6.2 [appellant] heeft aangevoerd dat hij, omdat hij in loondienst ging werken, geen behoefte meer had aan de vrijwillige ziektekostenverzekering bij [geïntimeerde]. Volgens [appellant] was hij vanaf 17 januari 1997, derhalve vóór het aangaan van de verzekeringsovereenkomst bij [geïntimeerde], verplicht verzekerd voor ziektekosten bij [assuradeur]. [assuradeur] is de maatschappij die vanaf 17 januari 1997 het risico voor betaling van ziektekosten heeft gelopen, hetgeen kan worden afgeleid uit het feit dat hij bij [assuradeur] heeft geclaimd en uitgekeerd heeft gekregen. Tegenover de premie heeft [geïntimeerde] aldus niet haar prestatie behoeven te verrichten, namelijk het lopen van risico, zodat het naar maatstaven van redelijkheid en billijkheid onaanvaardbaar zou zijn indien hij premie aan [geïntimeerde] zou dienen te betalen, aldus [appellant].
6.3 In de hiervoor sub 6.2 weergegeven stellingen van [appellant] ligt de suggestie besloten dat hij vanaf 17 januari 1997 onafgebroken verplicht verzekerd is geweest ingevolge de Ziekenfondswet. Die suggestie spoort niet met de in eerste aanleg overgelegde schriftelijke verklaring van [uitzendbureau] d.d. 26 mei 1998, uit welke verklaring kan worden afgeleid dat [appellant] van 17 januari 1997 tot en met 2 februari 1997 verplicht verzekerd was ingevolge de Ziekenfondswet. Contra-indicatief in deze is eveneens de door [appellant] op 27 januari 1997 gedane aanmelding bij [geïntimeerde] voor de [naam polis] alsmede de inhoud van de litigieuze brief van [appellant] aan [geïntimeerde] d.d. 16 februari 1997 waarin onder meer staat vermeld: “(….) Onderwerp: Overgang verplichtverzekerd (….) Bij deze deel ik u mede dat ik ben gaan werken in loondienst (….)”.
6.4 Een particuliere ziektekostenverzekeringsovereenkomst eindigt niet van rechtswege op het moment dat een werknemer als verplicht verzekerde ingevolge de Ziekenfondswet bij een ziekenfonds wordt ingeschreven.

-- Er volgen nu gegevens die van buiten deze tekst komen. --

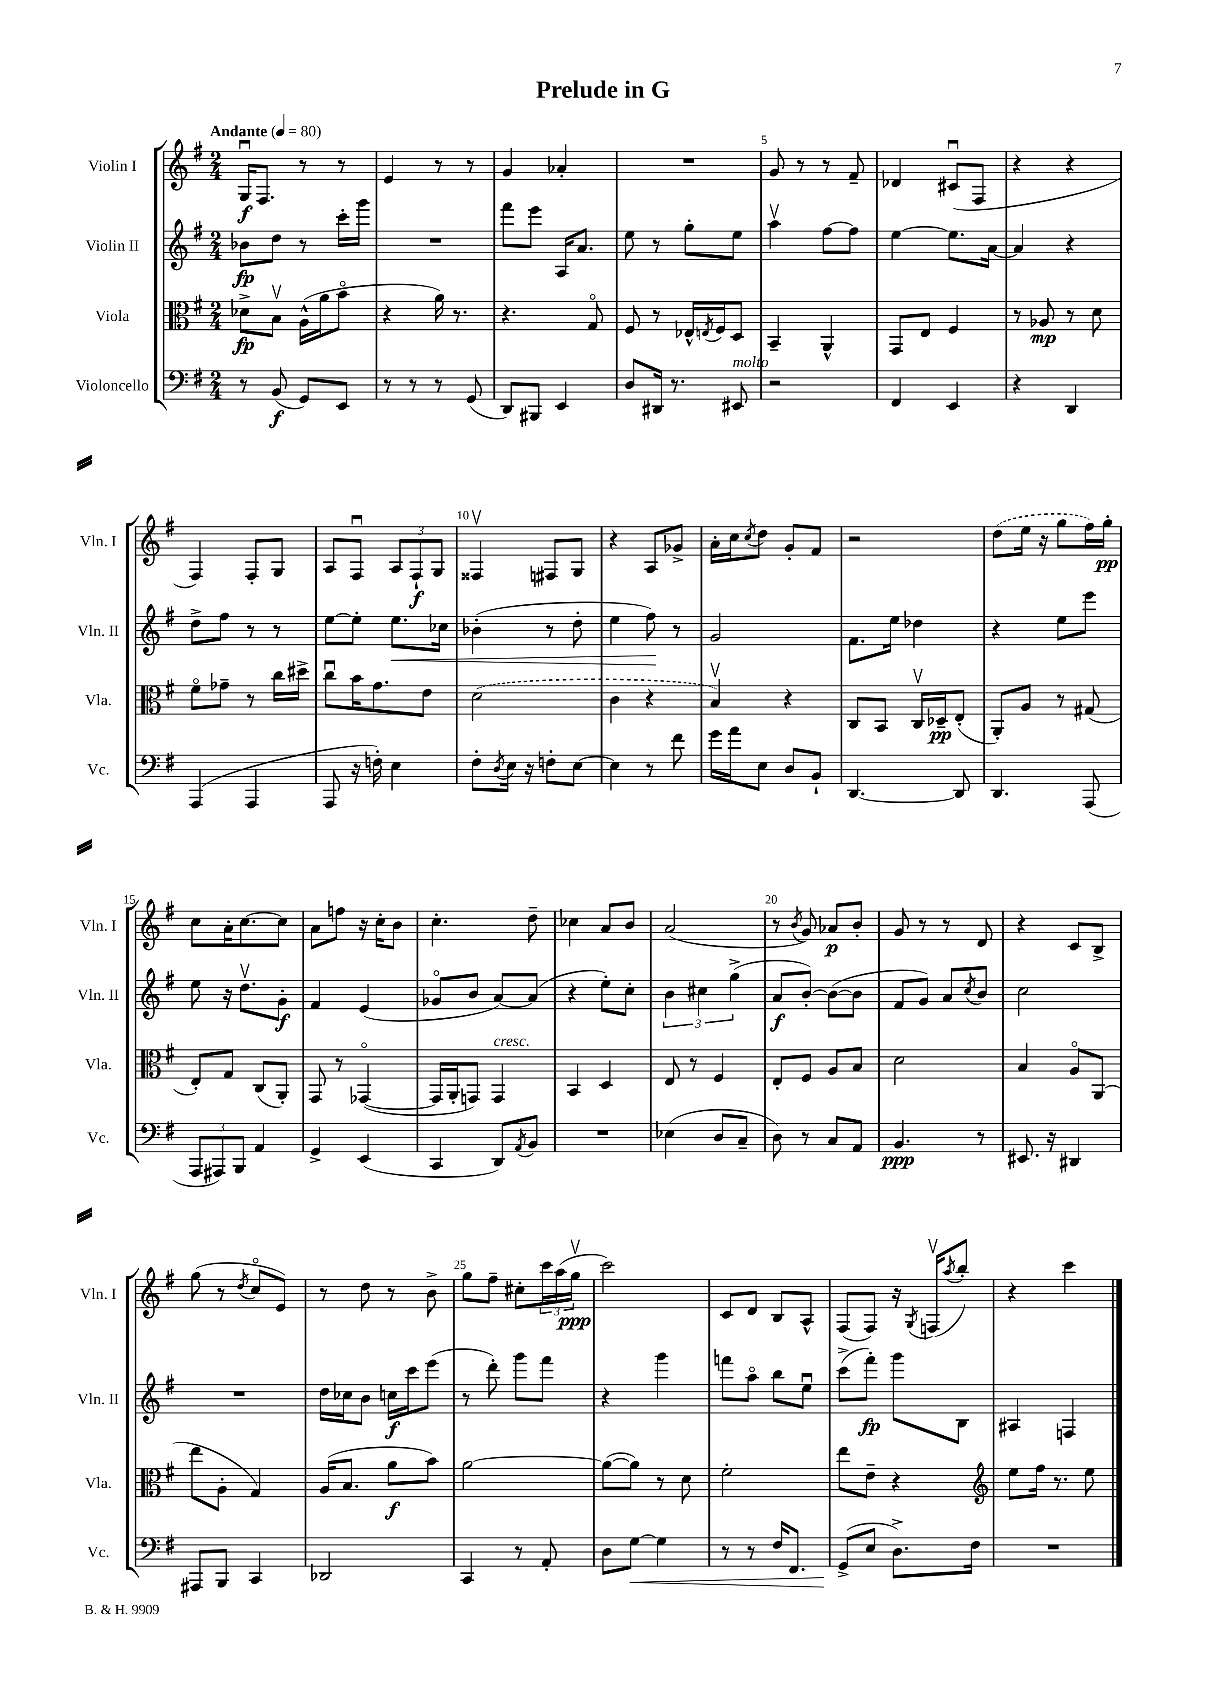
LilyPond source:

\header { title = "Prelude in G" }
<<
\new StaffGroup <<
\new Staff = "s0" \with { instrumentName = "Violin I" shortInstrumentName = "Vln. I" } {
    \clef treble \key g \major \numericTimeSignature \time 2/4 \tempo "Andante" 4 = 80
    g16\downbow\f fis8. r8 r8 |
    e'4 r8 r8 |
    g'4 aes'4-. |
    R2 |
    g'8 r8 r8 fis'8-- |
    des'4 cis'8\downbow( fis8 |
    r4 r4 |
    fis4) fis8-. g8 |
    a8 fis8\downbow \tuplet 3/2 { a8 fis8-!\f g8 } |
    fisis4\upbow fis8 g8 |
    r4 a8 ges'8-> |
    a'16-. c''16 \acciaccatura { c''8 } d''8 g'8-. fis'8 |
    r2 |
    \once \slurDashed d''8( e''16 r16 g''8 fis''16) g''16-.\pp |
    c''8 a'16-. c''8.~ c''8 |
    a'8 f''8 r16 c''16-. b'8 |
    c''4.-. d''8-- |
    ces''4 a'8 b'8 |
    a'2( |
    r8 \acciaccatura { b'8 } g'8) aes'8\p b'8-. |
    g'8 r8 r8 d'8 |
    r4 c'8 b8-> |
    g''8( r8 \acciaccatura { d''8 } c''8\flageolet e'8) |
    r8 d''8 r8 b'8-> |
    g''8 fis''8-- cis''8-. \tuplet 3/2 { c'''16 a''16( g''16\upbow\ppp } |
    c'''2) |
    c'8 d'8 b8 a8-^ |
    fis8( fis8) r16 \acciaccatura { g8 } f16\upbow( \acciaccatura { a''8 } b''8-.) |
    r4 c'''4 \bar "|." |
}
\new Staff = "s1" \with { instrumentName = "Violin II" shortInstrumentName = "Vln. II" } {
    \clef treble \key g \major \numericTimeSignature \time 2/4
    bes'8\fp d''8 r8 c'''16-. g'''16 |
    R2 |
    fis'''8 e'''8 a16 a'8. |
    e''8 r8 g''8-. e''8 |
    a''4\upbow fis''8~ fis''8 |
    e''4~ e''8. a'16~ |
    a'4 r4 |
    d''8-> fis''8 r8 r8 |
    e''8~ e''8-. e''8.\< ces''16 |
    bes'4-.( r8 d''8-. |
    e''4 fis''8\!) r8 |
    g'2 |
    fis'8. e''16 des''4 |
    r4 e''8 e'''8 |
    e''8 r16 d''8.\upbow g'8-.\f |
    fis'4 e'4( |
    ges'8\flageolet b'8 a'8~) a'8( |
    r4 e''8-.) c''8-. |
    \tuplet 3/2 { b'4 cis''4 g''4->( } |
    a'8\f b'8~-.) b'8~( b'8 |
    fis'8 g'8) a'8 \acciaccatura { c''8 } b'8 |
    c''2 |
    R2 |
    d''16 ces''16 b'8 c''16\f c'''16 e'''8( |
    r8 d'''8-.) g'''8 fis'''8 |
    r4 g'''4 |
    f'''8 a''8\flageolet b''8 e''8\downbow |
    c'''8->( fis'''8-.\fp) g'''8 b8 |
    ais4 f4 \bar "|." |
}
\new Staff = "s2" \with { instrumentName = "Viola" shortInstrumentName = "Vla." } {
    \clef alto \key g \major \numericTimeSignature \time 2/4
    des'8->\fp b8\upbow a16-^( a'16 b'8\flageolet |
    r4 a'16) r8. |
    r4. g8\flageolet |
    fis8 r8 ees16-^ \acciaccatura { e8 } fis16 d8 |
    b,4-- a,4-^ |
    g,8 e8 fis4 |
    r8 aes8\mp r8 d'8 |
    fis'8\flageolet ges'8-- r8 c''16 dis''16-> |
    c''8\downbow b'16 g'8. e'8 |
    \once \slurDashed d'2( |
    c'4 r4 |
    b4\upbow) r4 |
    c8 b,8 c16\upbow des16--\pp e8-.( |
    a,8-.) a8 r8 gis8( |
    e8-.) g8 c8( a,8-.) |
    g,8 r8 ges,4~\flageolet( |
    ges,16 a,16-. g,8) g,4^\markup { \italic "cresc." } |
    b,4 d4 |
    e8 r8 fis4 |
    e8-. fis8 a8 b8 |
    d'2 |
    b4 a8\flageolet a,8( |
    e''8 a8-. g4) |
    a16( b8. a'8\f b'8) |
    a'2~ |
    a'8~( a'8) r8 d'8 |
    fis'2-. |
    e''8 e'8-- r4 |
    \clef treble e''8 fis''16 r8. e''8 \bar "|." |
}
\new Staff = "s3" \with { instrumentName = "Violoncello" shortInstrumentName = "Vc." } {
    \clef bass \key g \major \numericTimeSignature \time 2/4
    r8 b,8\f( g,8) e,8 |
    r8 r8 r8 g,8( |
    d,8) bis,,8 e,4 |
    d8 dis,16 r8. eis,8^\markup { \italic "molto" } |
    r2 |
    fis,4 e,4 |
    r4 d,4 |
    a,,4( a,,4 |
    a,,8 r16 f16-.) e4 |
    fis8-. \acciaccatura { d8 } e16 r16 f8-. e8~ |
    e4 r8 fis'8 |
    g'16 a'16 e8 d8 b,8-! |
    d,4.~ d,8 |
    d,4. a,,8( |
    \tuplet 3/2 { a,,8 ais,,8) b,,8 } a,4 |
    g,4-> e,4( |
    c,4 d,8) \acciaccatura { a,8 } b,8 |
    R2 |
    ees4( d8 c8-- |
    d8) r8 c8 a,8 |
    b,4.\ppp r8 |
    eis,8. r16 dis,4 |
    ais,,8 b,,8 c,4 |
    des,2 |
    c,4 r8 a,8-. |
    d8 g8~\< g4 |
    r8 r8 fis16 fis,8. |
    g,8->\!( e8 d8.->) fis16 |
    R2 \bar "|." |
}
>>
>>
\layout { \context { \Score \override BarNumber.break-visibility = ##(#f #t #t) barNumberVisibility = #(every-nth-bar-number-visible 5) } }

Dit volgt uit het bepaalde in artikel 7 lid 1 van de Ziekenfondswet, uit welk artikel, dat strekt tot voorkoming van dubbele verzekering, kan worden afgeleid dat de particuliere ziektenkostenverzekering eerst vervalt, zodra de particuliere verzekeraar van de verzekerde mededeling van de inschrijving bij het Ziekenfonds ontvangt, overigens voor zover aan de overeenkomst met het Ziekenfonds rechten kunnen worden ontleend, gelijkwaardig aan die, welke uit de particuliere verzekering voortvloeien.
Artikel 1.14 lid 2 van de tussen [appellant] en [geïntimeerde] geldende polisvoorwaarden is hiermee -voor zover in deze van belang- in overeenstemming.

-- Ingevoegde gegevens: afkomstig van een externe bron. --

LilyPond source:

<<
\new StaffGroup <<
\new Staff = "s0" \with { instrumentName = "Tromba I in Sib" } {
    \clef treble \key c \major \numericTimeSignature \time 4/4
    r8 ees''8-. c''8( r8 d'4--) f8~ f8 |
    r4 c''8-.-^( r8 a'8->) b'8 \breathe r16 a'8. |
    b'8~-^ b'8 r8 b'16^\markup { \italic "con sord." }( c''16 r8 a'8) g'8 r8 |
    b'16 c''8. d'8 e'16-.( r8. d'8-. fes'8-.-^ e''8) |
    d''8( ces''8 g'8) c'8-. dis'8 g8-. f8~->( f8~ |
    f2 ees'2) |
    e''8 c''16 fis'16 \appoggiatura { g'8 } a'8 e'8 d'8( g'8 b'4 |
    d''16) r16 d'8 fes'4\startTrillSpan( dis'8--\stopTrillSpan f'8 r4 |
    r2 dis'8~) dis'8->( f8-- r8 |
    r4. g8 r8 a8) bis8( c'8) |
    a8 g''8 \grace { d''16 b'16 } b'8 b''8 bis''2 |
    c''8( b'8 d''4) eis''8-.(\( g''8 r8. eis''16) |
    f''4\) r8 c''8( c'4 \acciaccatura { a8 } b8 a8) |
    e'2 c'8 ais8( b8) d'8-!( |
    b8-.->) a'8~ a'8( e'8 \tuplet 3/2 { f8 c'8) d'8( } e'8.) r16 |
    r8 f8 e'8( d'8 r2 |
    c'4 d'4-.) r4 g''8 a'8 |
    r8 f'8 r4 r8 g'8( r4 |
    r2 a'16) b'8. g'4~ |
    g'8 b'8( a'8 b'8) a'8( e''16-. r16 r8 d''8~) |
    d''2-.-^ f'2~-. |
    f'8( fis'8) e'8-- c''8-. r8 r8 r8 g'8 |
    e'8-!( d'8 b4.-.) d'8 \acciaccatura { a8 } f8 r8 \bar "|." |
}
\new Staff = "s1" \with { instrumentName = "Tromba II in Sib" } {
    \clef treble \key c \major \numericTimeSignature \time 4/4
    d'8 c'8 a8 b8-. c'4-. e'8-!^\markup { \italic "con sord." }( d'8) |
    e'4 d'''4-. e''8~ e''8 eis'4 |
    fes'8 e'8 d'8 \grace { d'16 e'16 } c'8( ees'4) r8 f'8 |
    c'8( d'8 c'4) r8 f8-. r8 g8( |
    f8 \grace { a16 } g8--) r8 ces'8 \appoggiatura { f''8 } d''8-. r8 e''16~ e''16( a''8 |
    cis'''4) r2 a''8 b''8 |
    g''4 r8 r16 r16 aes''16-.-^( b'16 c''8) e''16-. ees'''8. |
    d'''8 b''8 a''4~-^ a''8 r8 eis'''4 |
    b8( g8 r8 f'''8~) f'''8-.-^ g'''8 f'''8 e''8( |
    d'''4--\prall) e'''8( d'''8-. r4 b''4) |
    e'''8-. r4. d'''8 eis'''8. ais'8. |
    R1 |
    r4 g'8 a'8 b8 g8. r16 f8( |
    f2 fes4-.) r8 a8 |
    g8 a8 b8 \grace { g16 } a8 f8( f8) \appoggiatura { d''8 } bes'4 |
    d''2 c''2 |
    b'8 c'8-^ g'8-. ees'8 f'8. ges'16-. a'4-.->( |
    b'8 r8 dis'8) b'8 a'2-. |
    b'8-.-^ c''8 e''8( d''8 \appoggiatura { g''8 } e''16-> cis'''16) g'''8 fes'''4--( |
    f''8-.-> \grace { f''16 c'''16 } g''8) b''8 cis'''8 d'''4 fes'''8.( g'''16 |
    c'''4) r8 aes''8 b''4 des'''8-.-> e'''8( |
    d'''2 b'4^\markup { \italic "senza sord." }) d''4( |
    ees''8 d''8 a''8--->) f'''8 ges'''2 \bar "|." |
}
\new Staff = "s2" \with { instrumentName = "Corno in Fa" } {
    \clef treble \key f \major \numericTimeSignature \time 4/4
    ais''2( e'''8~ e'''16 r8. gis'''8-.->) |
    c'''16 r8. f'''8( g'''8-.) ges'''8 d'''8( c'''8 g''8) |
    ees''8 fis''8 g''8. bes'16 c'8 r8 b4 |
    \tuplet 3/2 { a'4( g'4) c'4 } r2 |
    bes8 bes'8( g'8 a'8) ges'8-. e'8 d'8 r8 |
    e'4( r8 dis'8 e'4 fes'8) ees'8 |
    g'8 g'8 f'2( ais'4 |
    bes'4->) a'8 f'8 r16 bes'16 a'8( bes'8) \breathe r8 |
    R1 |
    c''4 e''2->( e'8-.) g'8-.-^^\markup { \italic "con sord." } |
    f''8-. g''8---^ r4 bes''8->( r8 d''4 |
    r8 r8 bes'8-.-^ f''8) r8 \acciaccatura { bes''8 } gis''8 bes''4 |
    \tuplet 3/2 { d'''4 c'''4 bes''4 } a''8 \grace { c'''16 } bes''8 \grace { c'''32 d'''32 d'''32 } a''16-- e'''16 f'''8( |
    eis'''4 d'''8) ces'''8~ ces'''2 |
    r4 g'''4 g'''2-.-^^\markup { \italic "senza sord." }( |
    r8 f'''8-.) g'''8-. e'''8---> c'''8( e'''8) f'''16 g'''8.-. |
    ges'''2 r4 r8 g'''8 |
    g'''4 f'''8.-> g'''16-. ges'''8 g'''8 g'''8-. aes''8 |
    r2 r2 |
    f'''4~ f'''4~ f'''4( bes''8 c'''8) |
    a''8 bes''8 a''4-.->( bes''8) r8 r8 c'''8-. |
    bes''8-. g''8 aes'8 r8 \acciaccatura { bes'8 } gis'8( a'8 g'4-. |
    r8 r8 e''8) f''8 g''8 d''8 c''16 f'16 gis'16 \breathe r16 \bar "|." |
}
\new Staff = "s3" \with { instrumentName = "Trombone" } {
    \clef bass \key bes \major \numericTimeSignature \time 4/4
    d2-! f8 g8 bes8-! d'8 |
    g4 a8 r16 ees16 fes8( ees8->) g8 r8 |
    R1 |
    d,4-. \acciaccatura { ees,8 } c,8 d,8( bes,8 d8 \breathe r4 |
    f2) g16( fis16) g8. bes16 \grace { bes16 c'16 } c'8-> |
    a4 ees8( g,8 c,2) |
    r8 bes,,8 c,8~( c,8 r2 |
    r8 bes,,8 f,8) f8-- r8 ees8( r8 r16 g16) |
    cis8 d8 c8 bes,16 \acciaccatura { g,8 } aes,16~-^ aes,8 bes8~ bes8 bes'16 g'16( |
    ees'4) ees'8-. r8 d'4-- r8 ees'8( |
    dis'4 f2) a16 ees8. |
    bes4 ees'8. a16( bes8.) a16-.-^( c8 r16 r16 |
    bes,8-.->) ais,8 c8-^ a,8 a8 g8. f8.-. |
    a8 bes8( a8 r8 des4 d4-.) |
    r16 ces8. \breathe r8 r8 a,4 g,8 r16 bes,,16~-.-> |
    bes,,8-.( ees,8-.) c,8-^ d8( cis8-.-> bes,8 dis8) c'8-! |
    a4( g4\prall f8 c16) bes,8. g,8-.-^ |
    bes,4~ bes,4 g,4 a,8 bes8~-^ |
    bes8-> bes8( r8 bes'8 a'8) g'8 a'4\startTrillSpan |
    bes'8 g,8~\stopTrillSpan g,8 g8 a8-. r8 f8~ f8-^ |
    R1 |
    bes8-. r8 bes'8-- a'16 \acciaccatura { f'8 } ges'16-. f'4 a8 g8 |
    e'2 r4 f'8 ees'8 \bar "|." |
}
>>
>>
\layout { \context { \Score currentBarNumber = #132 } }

Dit betekent dat, zolang de particuliere verzekeraar door haar verzekerde niet in kennis is gesteld van een verplichte inschrijving bij het Ziekenfonds, de particuliere verzekeraar het verzekerd risico loopt en uit dien hoofde jegens de verzekerde aanspraak heeft op premiebetaling.
Nu gesteld noch gebleken is dat [appellant] gedurende enig moment dat de tussen hem en [geïntimeerde] bestaande ziektekostenverzekering van kracht was melding heeft gemaakt van inschrijving van [appellant] bij het Ziekenfonds, moet [geïntimeerde] geacht worden het verzekerd risico te hebben gelopen en is [appellant] de met [geïntimeerde] overeengekomen premie verschuldigd. Dit wordt niet anders indien [appellant] gedurende de looptijd van de met [geïntimeerde] gesloten particuliere verzekering met succes ziektekosten bij [assuradeur] zou hebben geclaimd, welke stelling overigens ook in hoger beroep door [appellant] in het geheel niet feitelijk is onderbouwd. Het aanbod van [appellant] om te bewijzen dat uitsluitend [assuradeur] vanaf 17 januari 1997 het risico ter zake van het vergoeden van ziektekosten heeft gelopen wordt als niet ter zake doende gepasseerd.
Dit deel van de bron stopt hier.